Determination of TBARS

Determination of thiobarbituric acid reactive substances (TBARS) was carried out by the method of Kulisic [12]. Thiobarbituric acid (TBA) reagent was prepared as follows: For reagent A, TBA (Fluka, 375 mg) and tannic acid (Riedel, 30 mg) were dissolved in hot water (30 mL); for reagent B, trichloracetic acid (Riedel, 15 g) was dissolved in 0.3 M aqueous hydrogen chloride solution (70 mL). Then, reagent A (30 mL) was mixed with reagent B (70 mL). Next, rapeseed oil (5.2 μL) was emulsified with Tween-40 (Fluka, 15.6 mg) initially dissolved in 0.2 M Tris-HCl buffer (2 mL, pH 7.4). The emulsion was irradiated with UV light at 254 nm at 25 °C for 60 min. Then, a water solution (100 µL) of test aliquots of extract sample (50, 100, 200 and 300 μg in 300 μL of solvent) and isolated metabolites (0.3 mM) were added to the reaction mixture (1 ml).

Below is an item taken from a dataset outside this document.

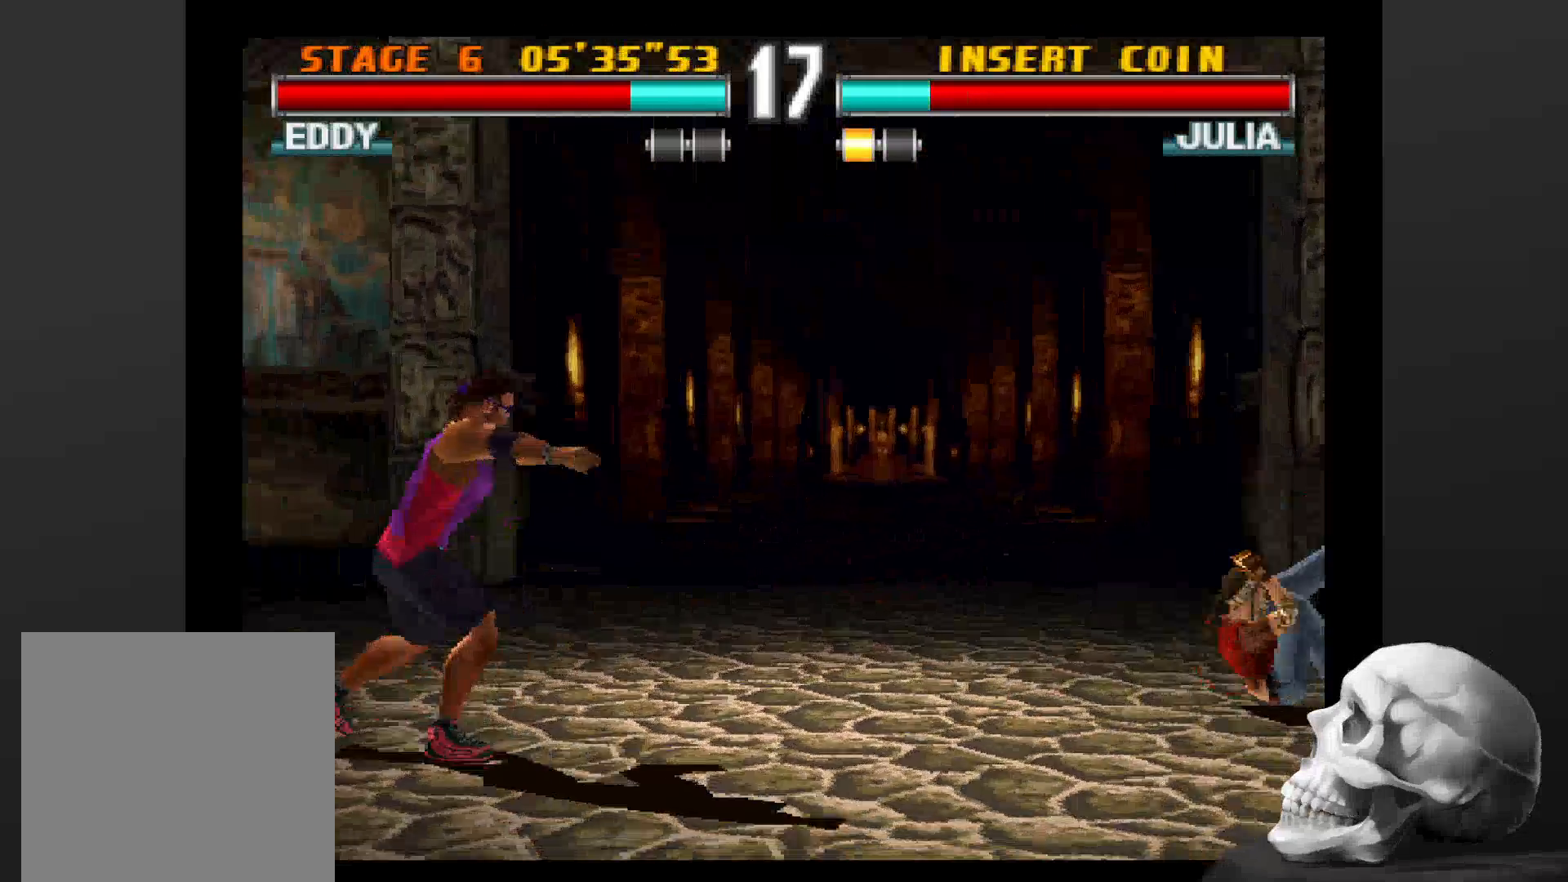
{"dt_ms": 500, "buttons": [], "left_stick": "center", "right_stick": "center", "events": []}
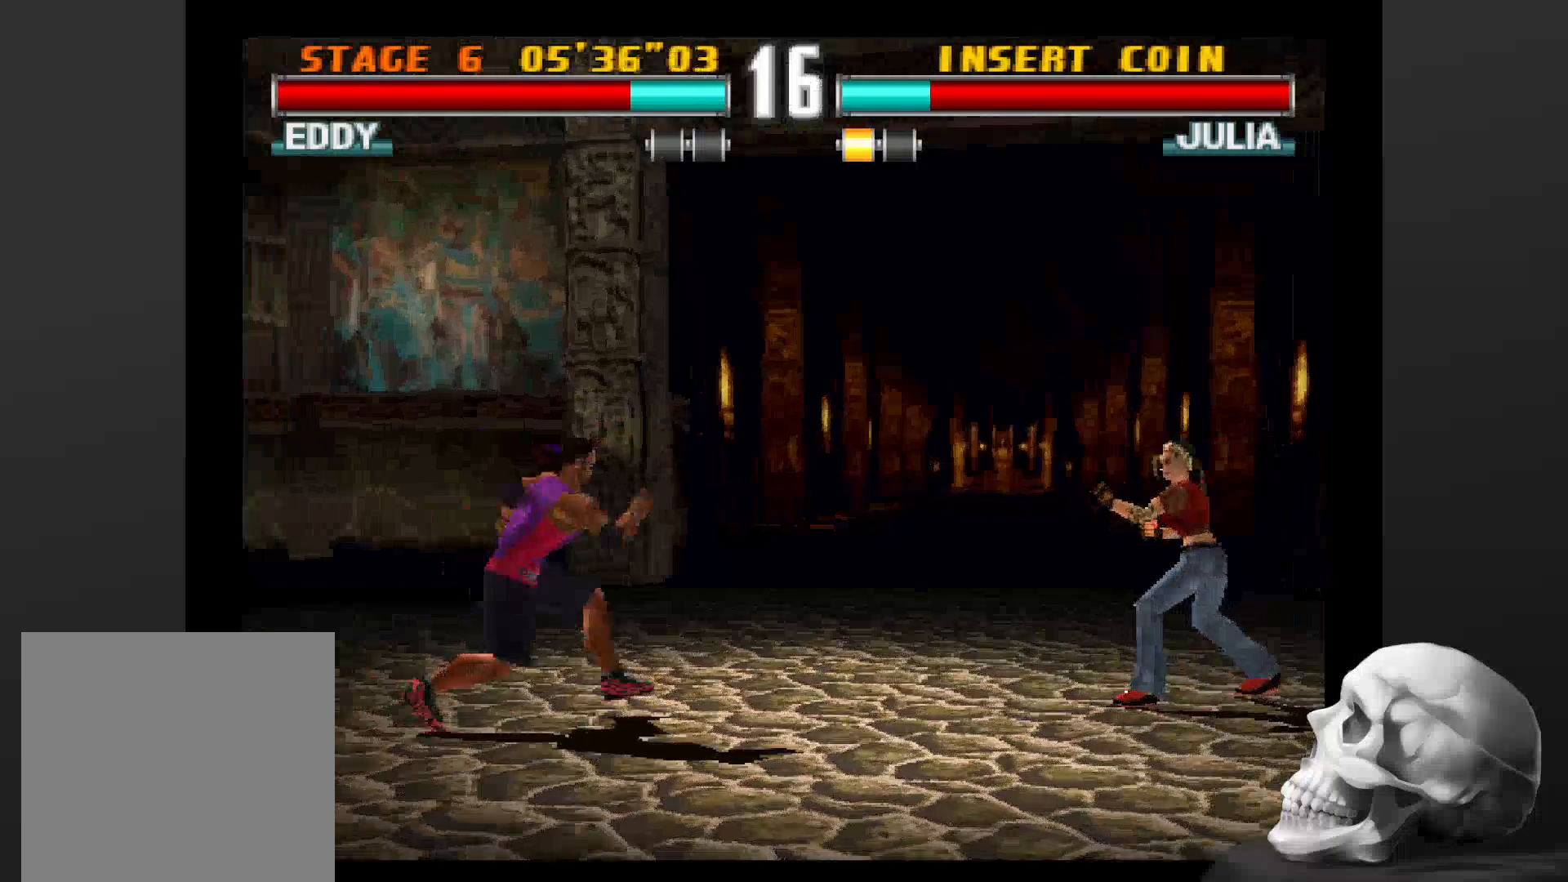
{"dt_ms": 500, "buttons": ["CIRCLE"], "left_stick": "center", "right_stick": "center", "events": [[133, "CIRCLE", "down"], [400, "CIRCLE", "up"], [500, "CIRCLE", "down"]]}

The samples were irradiated with UV radiation for 30 min again. After addition of the TBA reagent (2 mL), all test tubes were placed in a boiling water bath for 15 min and then centrifuged using a Beckman GS-15R centrifuge for 3 min at 1500 g, and the absorbance of the supernatant was measured at 532 nm. Inhibition of lipid peroxidation was measured as a percentage vs blank containing no test sample.